YOUR OBJECTIVE:
In the faculty announcement, update the passage from "The workforce has" to "across the economy." by replacing "gender inequality" with "inequality between men and women", and write out the revised passage.

EXTRACT PROVIDED:
----

We are delighted to announce that Professor Erin Kelly will join the WOS and MIT Sloan School faculty in fall 2015. Welcome Erin!
Erin is currently is the Martindale Professor of Sociology at the University of Minnesota and the Director of the Life Course Center. Her research focuses on the processes that lead firms to adopt new human resource policies and the impacts of these polices on employee wellbeing and organizational performance. She is one of the nation’s leading experts on work-life policies and programs and has led teams of researchers in the design and analysis of experiments in organizations designed to improve work-life integration and balance.
“Over the past decade I have studied a variety of workplace policies and practices that challenge expectations carried over from an earlier industrial era and a workforce dominated by male breadwinners. The old assumptions were that “ideal workers” were willing and able to work long hours (usually in the office), have uninterrupted careers, and organize their daily lives around their paid work since they presumably relied on a wife at home to attend to family and community responsibilities.
The workforce has changed but workplaces have not fully adapted to that reality; when these old assumptions still operate, gender inequality is reinforced in workplaces. Much of my research asks whether, why, and to what extent U.S. workplaces have moved beyond the old vision of careers and what will be needed to diffuse more flexible work practices across the economy.

----

Stored dataset items
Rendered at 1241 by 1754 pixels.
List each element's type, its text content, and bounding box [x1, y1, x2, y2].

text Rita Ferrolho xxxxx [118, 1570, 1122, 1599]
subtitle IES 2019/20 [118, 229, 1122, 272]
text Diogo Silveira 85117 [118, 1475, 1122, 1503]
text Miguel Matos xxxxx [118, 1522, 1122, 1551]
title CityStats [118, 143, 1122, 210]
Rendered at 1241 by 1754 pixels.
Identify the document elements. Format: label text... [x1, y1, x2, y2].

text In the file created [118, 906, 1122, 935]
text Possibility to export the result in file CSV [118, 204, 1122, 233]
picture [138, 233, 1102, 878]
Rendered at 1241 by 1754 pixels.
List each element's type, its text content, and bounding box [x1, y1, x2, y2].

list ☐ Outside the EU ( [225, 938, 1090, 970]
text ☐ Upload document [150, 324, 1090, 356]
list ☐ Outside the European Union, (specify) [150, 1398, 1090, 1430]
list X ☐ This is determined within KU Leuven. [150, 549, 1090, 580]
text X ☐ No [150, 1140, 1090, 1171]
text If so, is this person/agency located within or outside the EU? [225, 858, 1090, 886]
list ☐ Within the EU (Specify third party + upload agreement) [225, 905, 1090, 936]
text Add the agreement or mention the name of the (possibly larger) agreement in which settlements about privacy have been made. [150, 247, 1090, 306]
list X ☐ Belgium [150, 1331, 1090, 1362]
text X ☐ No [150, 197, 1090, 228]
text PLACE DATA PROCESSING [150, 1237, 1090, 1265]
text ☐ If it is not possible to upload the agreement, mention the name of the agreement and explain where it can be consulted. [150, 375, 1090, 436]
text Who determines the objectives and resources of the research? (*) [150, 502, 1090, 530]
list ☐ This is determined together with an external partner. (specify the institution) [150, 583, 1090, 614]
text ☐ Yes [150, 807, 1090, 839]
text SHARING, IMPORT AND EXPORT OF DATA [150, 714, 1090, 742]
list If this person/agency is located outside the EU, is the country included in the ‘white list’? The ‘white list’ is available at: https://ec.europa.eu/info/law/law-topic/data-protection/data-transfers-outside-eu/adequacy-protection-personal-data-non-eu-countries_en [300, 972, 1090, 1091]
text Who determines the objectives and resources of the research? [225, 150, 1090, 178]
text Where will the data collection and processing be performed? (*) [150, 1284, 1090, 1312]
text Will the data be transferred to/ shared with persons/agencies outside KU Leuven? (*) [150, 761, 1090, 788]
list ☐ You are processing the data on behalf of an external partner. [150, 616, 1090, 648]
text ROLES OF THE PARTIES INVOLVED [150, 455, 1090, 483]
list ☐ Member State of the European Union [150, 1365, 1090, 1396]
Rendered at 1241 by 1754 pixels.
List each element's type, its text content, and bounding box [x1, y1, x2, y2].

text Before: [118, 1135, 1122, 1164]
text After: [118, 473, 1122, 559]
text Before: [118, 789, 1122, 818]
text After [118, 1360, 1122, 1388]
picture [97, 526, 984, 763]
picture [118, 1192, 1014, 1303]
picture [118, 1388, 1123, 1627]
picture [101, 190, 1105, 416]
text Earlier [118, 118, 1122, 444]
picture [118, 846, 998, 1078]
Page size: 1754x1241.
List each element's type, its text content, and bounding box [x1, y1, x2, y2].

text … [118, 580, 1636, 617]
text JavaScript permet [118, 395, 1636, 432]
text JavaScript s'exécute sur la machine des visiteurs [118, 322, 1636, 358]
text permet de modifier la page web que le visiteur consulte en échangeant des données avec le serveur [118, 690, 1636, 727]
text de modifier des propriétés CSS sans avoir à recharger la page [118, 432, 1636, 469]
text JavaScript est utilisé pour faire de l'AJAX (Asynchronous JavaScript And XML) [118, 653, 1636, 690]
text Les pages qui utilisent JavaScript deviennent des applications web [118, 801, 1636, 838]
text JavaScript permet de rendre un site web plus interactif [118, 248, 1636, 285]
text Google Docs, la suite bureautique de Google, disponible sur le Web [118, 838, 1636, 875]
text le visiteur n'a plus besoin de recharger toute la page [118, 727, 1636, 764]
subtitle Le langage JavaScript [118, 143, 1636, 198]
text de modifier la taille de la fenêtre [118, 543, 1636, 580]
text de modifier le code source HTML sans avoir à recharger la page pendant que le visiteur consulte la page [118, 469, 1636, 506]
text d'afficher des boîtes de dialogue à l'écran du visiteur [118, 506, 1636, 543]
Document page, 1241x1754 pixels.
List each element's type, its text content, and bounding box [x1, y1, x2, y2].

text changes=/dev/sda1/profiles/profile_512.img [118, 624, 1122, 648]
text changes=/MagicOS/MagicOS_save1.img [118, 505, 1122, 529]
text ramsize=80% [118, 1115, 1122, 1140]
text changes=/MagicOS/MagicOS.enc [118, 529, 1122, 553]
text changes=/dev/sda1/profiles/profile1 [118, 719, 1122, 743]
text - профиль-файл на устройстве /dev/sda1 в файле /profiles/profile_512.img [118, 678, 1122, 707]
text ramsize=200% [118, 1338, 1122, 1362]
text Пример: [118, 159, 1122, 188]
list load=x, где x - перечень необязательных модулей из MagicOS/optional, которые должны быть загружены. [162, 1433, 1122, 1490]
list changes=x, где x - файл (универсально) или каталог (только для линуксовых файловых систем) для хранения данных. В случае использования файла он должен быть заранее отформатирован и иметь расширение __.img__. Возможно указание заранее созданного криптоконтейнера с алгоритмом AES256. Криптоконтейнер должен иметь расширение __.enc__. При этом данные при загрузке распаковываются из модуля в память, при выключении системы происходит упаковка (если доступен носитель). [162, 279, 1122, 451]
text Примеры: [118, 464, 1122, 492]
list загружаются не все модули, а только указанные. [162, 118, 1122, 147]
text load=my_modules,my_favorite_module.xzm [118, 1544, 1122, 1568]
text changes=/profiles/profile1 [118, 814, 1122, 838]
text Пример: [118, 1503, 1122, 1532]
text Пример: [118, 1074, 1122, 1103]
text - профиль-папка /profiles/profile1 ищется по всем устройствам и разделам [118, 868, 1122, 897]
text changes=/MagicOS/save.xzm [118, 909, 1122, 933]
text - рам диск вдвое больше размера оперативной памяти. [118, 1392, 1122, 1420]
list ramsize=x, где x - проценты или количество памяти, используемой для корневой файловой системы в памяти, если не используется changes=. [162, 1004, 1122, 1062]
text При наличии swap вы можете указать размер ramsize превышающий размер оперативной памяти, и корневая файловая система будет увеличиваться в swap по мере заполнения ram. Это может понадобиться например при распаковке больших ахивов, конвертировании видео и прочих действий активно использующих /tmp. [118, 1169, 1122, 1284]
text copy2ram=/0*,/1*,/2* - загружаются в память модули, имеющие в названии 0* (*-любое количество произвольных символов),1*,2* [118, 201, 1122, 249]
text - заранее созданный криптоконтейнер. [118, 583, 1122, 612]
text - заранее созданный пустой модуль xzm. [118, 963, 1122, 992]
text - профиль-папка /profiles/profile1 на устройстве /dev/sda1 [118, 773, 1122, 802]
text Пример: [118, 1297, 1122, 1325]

----

ANSWER FOR THE TASK:
The workforce has changed but workplaces have not fully adapted to that reality; when these old assumptions still operate, inequality between men and women is reinforced in workplaces. Much of my research asks whether, why, and to what extent U.S. workplaces have moved beyond the old vision of careers and what will be needed to diffuse more flexible work practices across the economy.